▶ _EXERCISE_
Copy all lines in the material holding the string "computeSquares".

***** RECORDS TO USE *****

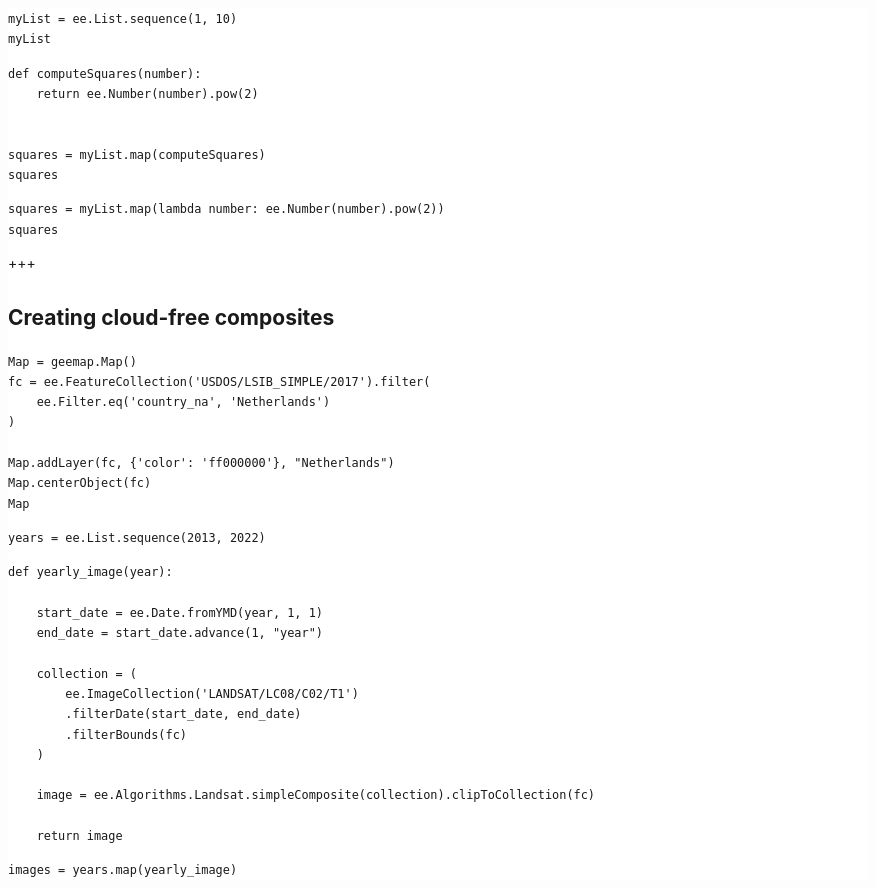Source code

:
 ```{code-cell} ipython3
myList = ee.List.sequence(1, 10)
myList
```

```{code-cell} ipython3
def computeSquares(number):
    return ee.Number(number).pow(2)


squares = myList.map(computeSquares)
squares
```

```{code-cell} ipython3
squares = myList.map(lambda number: ee.Number(number).pow(2))
squares
```

+++

## Creating cloud-free composites

```{code-cell} ipython3
Map = geemap.Map()
fc = ee.FeatureCollection('USDOS/LSIB_SIMPLE/2017').filter(
    ee.Filter.eq('country_na', 'Netherlands')
)

Map.addLayer(fc, {'color': 'ff000000'}, "Netherlands")
Map.centerObject(fc)
Map
```

```{code-cell} ipython3
years = ee.List.sequence(2013, 2022)
```

```{code-cell} ipython3
def yearly_image(year):

    start_date = ee.Date.fromYMD(year, 1, 1)
    end_date = start_date.advance(1, "year")

    collection = (
        ee.ImageCollection('LANDSAT/LC08/C02/T1')
        .filterDate(start_date, end_date)
        .filterBounds(fc)
    )

    image = ee.Algorithms.Landsat.simpleComposite(collection).clipToCollection(fc)

    return image
```

```{code-cell} ipython3
images = years.map(yearly_image)
```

*****

▶ _RESPONSE AREA_
def computeSquares(number):
squares = myList.map(computeSquares)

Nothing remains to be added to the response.